What do you suppose is continuing to fuel the growth?

Is it population growth? A trend toward moving back to the big cities? An expansion of the port economy?

In general, Europe's economy is pretty bad right now, how's NL and Rotterdam doing in particular?
Darkstar: I can think of a few things driving the growth. Overall, the Dutch population is hardly growing. Rotterdam had 731.000 inhabitants in the 1960s at some point, though suburbanization has kept decreasing that number up until a few years ago. We're more or less at 584.000 (2007 data), up from 555.000 in the mid-1980s. So, to some extent people are indeed moving back to the city, even though suburban growth is far bigger (exurbs are litteraly melting together).
Currently the biggest driver of construction would be the fastly-decreasing average household size. People move out earlier, live with their partners less, divorce more often... or are left behind when their partner dies (not uncommon since the largest population segment here are post-WWII baby boomers). This is true for most of Holland.
Also, the harbour is being extended into the North Sea, where tons of acres of land are being reclaimed. This frees up land in the inner city, where former harbour areas like the Wilhelminapier are converted to urban use. The city council is also quite ambitious in its efforts to fill up these areas. Still though, we hardly have the dozens of empty condo's you find in cities like Vegas or Miami. Though I feel we have yet to receive the "punch" of the most recent housing crash. Foreclosures have only recently been picking up speed here, with the last quarter having 15% more foreclosures than the same last year. As far as unemployement is concerned, no American practices of 10+ % unemployement here, the Dutch average is 4.6%, expected to rise to 5.5% by the end of this year. Everything taken together, I feel as if the worst days for construction are yet to come.
When Europeans build skyscrapers, they're kind of dwarflike versions of what Americans from 1939 thought the future would look like (see Potsdamer Platz in Berlin). In a way, they remind me of the 12-inch stonehenge from This is Spinal Tap and in Berlin, at least, they look somewhat ridiculous.
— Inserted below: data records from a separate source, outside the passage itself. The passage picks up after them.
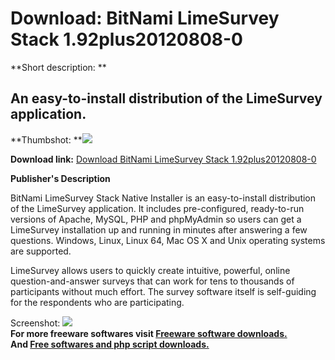 # Download: BitNami LimeSurvey Stack 1.92plus20120808-0

**Short description: **

## An easy-to-install distribution of the LimeSurvey application.

  
**Thumbshot: **![](http://www.freewarefiles.com/screenshot/btnmilimesrvy_md.jpg)   
  
**Download link:** [Download BitNami LimeSurvey Stack 1.92plus20120808-0](http://freesoftwares.boysofts.com/BitNami-LimeSurvey-Stack_program_72846.html)  
  

**Publisher's Description**  
  

BitNami LimeSurvey Stack Native Installer is an easy-to-install distribution
of the LimeSurvey application. It includes pre-configured, ready-to-run
versions of Apache, MySQL, PHP and phpMyAdmin so users can get a LimeSurvey
installation up and running in minutes after answering a few questions.
Windows, Linux, Linux 64, Mac OS X and Unix operating systems are supported.

LimeSurvey allows users to quickly create intuitive, powerful, online
question-and-answer surveys that can work for tens to thousands of
participants without much effort. The survey software itself is self-guiding
for the respondents who are participating.

  
  
Screenshot: ![](http://www.freewarefiles.com/screenshot/btnmilimesrvy.jpg)  
**For more freeware softwares visit [Freeware software downloads.](http://freesoftwares.boysofts.com/)**   
**And [Free softwares and php script downloads.](http://www.boysofts.com/)**

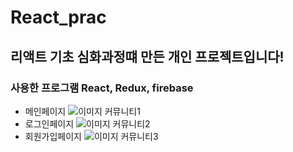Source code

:
# React_prac
## 리액트 기초 심화과정떄 만든 개인 프로젝트입니다!

### 사용한 프로그램 React, Redux, firebase

+ 메인페이지
![이미지 커뮤니티1](https://user-images.githubusercontent.com/76252074/120075136-10f82200-c0db-11eb-8f27-b407f50b7fc1.jpg)
+ 로그인페이지
![이미지 커뮤니티2](https://user-images.githubusercontent.com/76252074/120075140-12294f00-c0db-11eb-872f-5d0eeaef67c2.jpg)
+ 회원가입페이지
![이미지 커뮤니티3](https://user-images.githubusercontent.com/76252074/120075143-12c1e580-c0db-11eb-8a46-99a04da8ecf0.jpg)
Rotterdam, however, is so unabashedly modern and has such a schizoid cityscape that these bizarre highrises seem to give the place character. I feel the same way about Shanghai's Pudong, only there the skyscrapers are behemoths.
Hipster Duck, it has been said that Potsdammer Platz was eight of the worlds best architects doing their worst job ever. In a few years, 6 million square feet of office and urban space were constructed in what looked like a kind of out-of-touch prestige architecture. Of course Potsdammer Platz was a product of the German tradition of strong govt. authority in city building, involving strict rules on form. Authorities desired a reflection of the minimalist Prussian architectural tradition. The public had to swallow what the experts assumed to be appropriate.
And yeah, the Rotterdam skyline is very spread out indeed, maybe that is what drives designers to make more of a statement with their buildings.
Wow. Stunning. I have long loved the Netherlands-- and what incredible cities you guys have over there.

Thanks for the updates-- they are much appreciated! :)
Thanks for these stunning Rotterdam update pictures!
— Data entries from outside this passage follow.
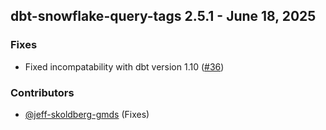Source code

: ## dbt-snowflake-query-tags 2.5.1 - June 18, 2025

### Fixes

- Fixed incompatability with dbt version 1.10 ([#36](https://github.com/get-select/dbt-snowflake-query-tags/pull/36))

### Contributors
- [@jeff-skoldberg-gmds](https://github.com/jeff-skoldberg-gmds) (Fixes)

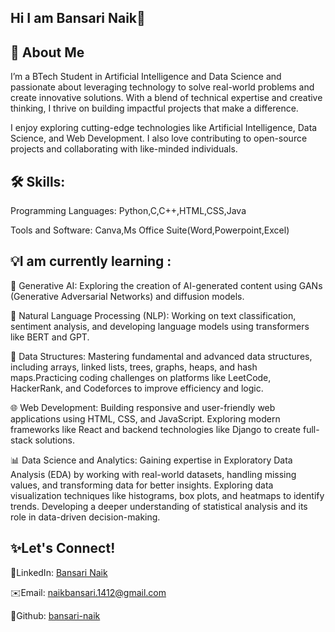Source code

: ## Hi I am Bansari Naik👋

## 🌟 About Me

I’m a BTech Student in Artificial Intelligence and Data Science and passionate about leveraging technology to solve real-world problems and create innovative solutions. With a blend of technical expertise and creative thinking, I thrive on building impactful projects that make a difference.

I enjoy exploring cutting-edge technologies like Artificial Intelligence, Data Science, and Web Development. I also love contributing to open-source projects and collaborating with like-minded individuals.


## 🛠️ Skills:

Programming Languages: Python,C,C++,HTML,CSS,Java

Tools and Software: Canva,Ms Office Suite(Word,Powerpoint,Excel)

## 💡I am currently learning :

🌟 Generative AI: Exploring the creation of AI-generated content using GANs (Generative Adversarial Networks) and diffusion models.

🧠 Natural Language Processing (NLP): Working on text classification, sentiment analysis, and developing language models using transformers like BERT and GPT.

🌳 Data Structures: Mastering fundamental and advanced data structures, including arrays, linked lists, trees, graphs, heaps, and hash maps.Practicing coding challenges on platforms like LeetCode, HackerRank, and Codeforces to improve efficiency and logic.

🌐 Web Development: Building responsive and user-friendly web applications using HTML, CSS, and JavaScript. Exploring modern frameworks like React and backend technologies like Django to create full-stack solutions.

📊 Data Science and Analytics: Gaining expertise in Exploratory Data Analysis (EDA) by working with real-world datasets, handling missing values, and transforming data for better insights. Exploring data visualization techniques like histograms, box plots, and heatmaps to identify trends. Developing a deeper understanding of statistical analysis and its role in data-driven decision-making. 

## ✨Let's Connect!

💼LinkedIn: [Bansari Naik](https://www.linkedin.com/in/bansari-naik-426b7529b?utm_source=share&utm_campaign=share_via&utm_content=profile&utm_medium=android_app)

✉️Email: naikbansari.1412@gmail.com

💼Github: [bansari-naik](https://github.com/bansari-naik)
I lived in Rotterdam in the early 90's and I thought the city was one of the most interesting places to be - certainly from an architectural standpoint it is the most outstanding city in The Netherlands, if not the whole of Europe!

I remember seeing neon elevator shafts on the outside of certain highrises for the first time. At night, it made parts of the city seem incredibly futuristic. Although the Swan was not yet built, the Willemsbrugge was still fairly new and I remember watching fireworks from the bridge as they lit up the night sky against the downtown skyline.
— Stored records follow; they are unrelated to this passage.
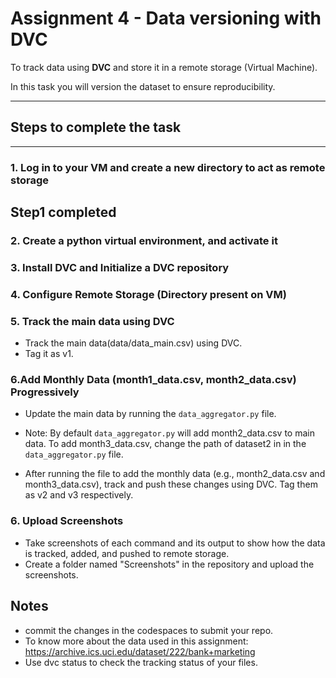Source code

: # **Assignment 4 - Data versioning with DVC**

To track data using **DVC** and store it in a remote storage (Virtual Machine).

In this task you will version the dataset to ensure reproducibility.

---

## Steps to complete the task

---



###  **1. Log in to your VM and create a new directory to act as remote storage**

## Step1 completed

### **2. Create a python virtual environment, and activate it**

### **3. Install DVC and Initialize a DVC repository**
 
### **4. Configure Remote Storage (Directory present on VM)**


### **5. Track the main data using DVC**
- Track the main data(data/data_main.csv) using DVC.
- Tag it as v1.


### **6.Add Monthly Data (month1_data.csv, month2_data.csv) Progressively**
- Update the main data by running the `data_aggregator.py` file.

- Note: By default `data_aggregator.py` will add month2_data.csv to main data. To add month3_data.csv, change the path of dataset2 in in the `data_aggregator.py` file.

- After running the file to add the monthly data (e.g., month2_data.csv and month3_data.csv), track and push these changes using DVC. Tag them as v2 and v3 respectively.


### 6. Upload Screenshots
- Take screenshots of each command and its output to show how the data is tracked, added, and pushed to remote storage.
- Create a folder named "Screenshots" in the repository and upload the screenshots.

## Notes
- commit the changes in the codespaces to submit your repo.
- To know more about the data used in this assignment: https://archive.ics.uci.edu/dataset/222/bank+marketing
- Use dvc status to check the tracking status of your files.
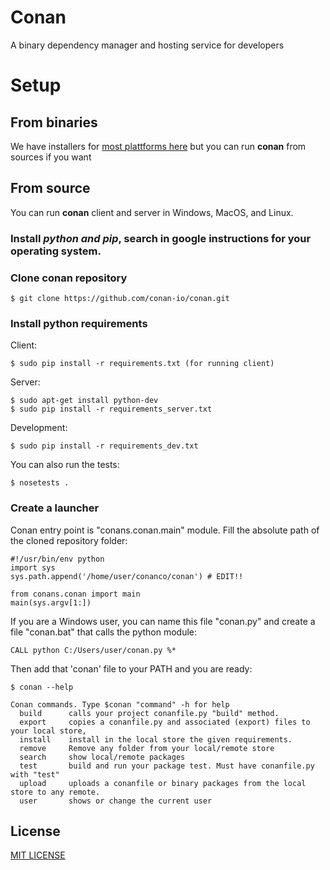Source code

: # Conan

 A binary dependency manager and hosting service for developers

# Setup

## From binaries

We have installers for [most plattforms here](http://conan.io) but you can run **conan** from sources if you want 

## From source

You can run **conan** client and server in Windows, MacOS, and Linux.

### Install *python and pip*, search in google instructions for your operating system.
### Clone conan repository


    $ git clone https://github.com/conan-io/conan.git


### Install python requirements

Client:

	$ sudo pip install -r requirements.txt (for running client)
Server:

	$ sudo apt-get install python-dev
    $ sudo pip install -r requirements_server.txt
	
Development:

	$ sudo pip install -r requirements_dev.txt

You can also run the tests:

	$ nosetests .


### Create a launcher
Conan entry point is "conans.conan.main" module. Fill the absolute path of the cloned repository folder:


    #!/usr/bin/env python
    import sys
    sys.path.append('/home/user/conanco/conan') # EDIT!!

    from conans.conan import main
    main(sys.argv[1:])

If you are a Windows user, you can name this file "conan.py" and create a file "conan.bat" that calls the python module:

	CALL python C:/Users/user/conan.py %*

Then add that 'conan' file to your PATH and you are ready:

    $ conan --help

    Conan commands. Type $conan "command" -h for help
      build      calls your project conanfile.py "build" method.
      export     copies a conanfile.py and associated (export) files to your local store,
      install    install in the local store the given requirements.
      remove     Remove any folder from your local/remote store
      search     show local/remote packages
      test       build and run your package test. Must have conanfile.py with "test"
      upload     uploads a conanfile or binary packages from the local store to any remote.
      user       shows or change the current user 

  

## License

[MIT LICENSE](./LICENSE.md)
I lived in the east end near Kralingen, so remnants of some older parts of the city were also visible to me. It was a pleasant juxtaposition of older buildings contrasting with ultra-modern architecture. Many times while biking towards downtown on the Maas river bike path, I'd thank the stars that I was having the opportunity to live in such a tremendous city.

It's so refreshing to see that the city has retained its commitment to creative architecture!